The opposition Pakatan Rakyat has urged the people to vote out the ruling Barisan Nasional (or National Front). “The Front cannot be trusted with the people’s money,” said Jeyakumar. The opposition has rejected Icare as exploitative and is using the issue as campaign fodder for elections that are due by April 2013.
A top-down planning system is the hallmark of the National Front, which has ruled the country since independence in 1957 and is dominated by the United Malay National Organization party.

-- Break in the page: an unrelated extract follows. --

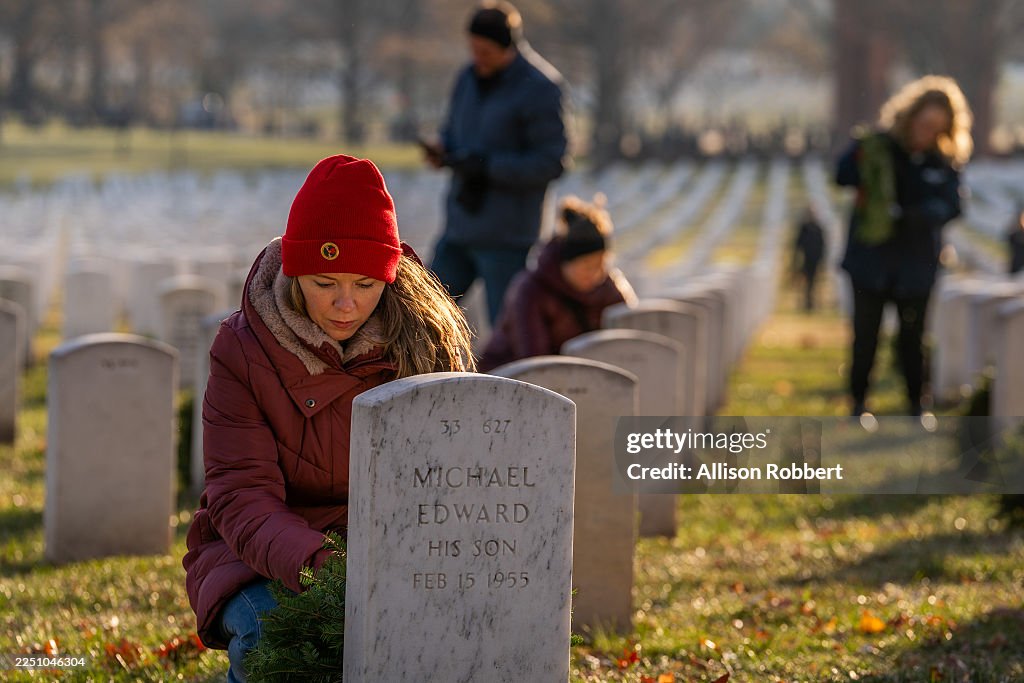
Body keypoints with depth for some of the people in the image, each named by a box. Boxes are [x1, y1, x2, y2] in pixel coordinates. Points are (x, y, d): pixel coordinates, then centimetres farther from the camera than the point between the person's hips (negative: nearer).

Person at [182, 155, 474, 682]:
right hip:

Moves to privatize state-run public healthcare can damage the National Front, which has projected itself as the protector of the socio-economic interests of its main constituency, the rural Malays.
Voters rejected the Barisan Nasional’s hold on power in the 2008 general election when nearly 49% abandoned the Front in favor of the incipient Pakatan Rakyat opposition coalition led by Anwar Ibrahim, a former deputy prime minister in the Front government.
The Pakatan Rakyat and the National Front are nearly equally matched for a return match in their contest for state power in a general election that is widely expected to be called mid-year.
“Many members of the public are unaware of the implications of the scheme,” opposition legislator Charles Santiago told Inter Press Service. “The federal government argues that Icare will make healthcare more affordable and its delivery more efficient to the public.
“But they are actually privatizing our healthcare services through a social health insurance scheme that will only further burden the people, especially the poor,” said Santiago who has started an awareness campaign in his constituency of Klang, 30 km west of the capital, Kuala Lumpur.